# How to enter the Ship to deactivate the GPS jammer | Crysis



## the.kaushik (May 18, 2008)

Guys am dead now by say 15 times and still not able to find a way to get into that Ship where i need to disable the GPS jammer! Is there any hidden stair or something! Anyone played crysis can help me i think! Thanks in advance!

seems no body playing crysis


----------



## s18000rpm (May 18, 2008)

did you tincker around with diff. modes of the nano suit?

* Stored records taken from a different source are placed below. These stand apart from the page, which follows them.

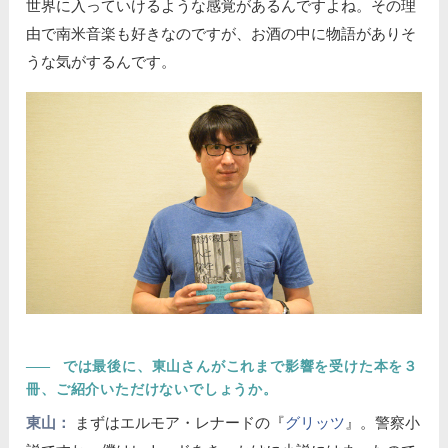
世界に入っていけるような感覚があるんですよね。その理
由で南米音楽も好きなのですが、お酒の中に物語がありそ
うな気がするんです。
――
では最後に、東山さんがこれまで影響を受けた本を３
冊、ご紹介いただけないでしょうか。
東山：
まずはエルモア・レナードの『
グリッツ
』。警察小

click the middle mouse button -> activate "Strength Mode" -> stand near the ship -> jump over it. 
simple 

*www.crysisx.com/basics/nanosuit.htm


----------



## the.kaushik (May 20, 2008)

oh let me try again! Tried before! But fell in the sea


----------



## desiibond (May 21, 2008)

btw, you can find gameplay guide at gamespot.com under games' hints&cheats section.


----------



## the.kaushik (May 21, 2008)

Lots of thanks!


----------



## The Conqueror (May 21, 2008)

Also u can download cheat book database which has Cheats and Walkthroughs(game guides) for over 10k games


----------



## SunnyChahal (May 22, 2008)

^^
Using cheats is a foolish thing to do as you spoil the fun of the game,let him try ,he will succeed!


----------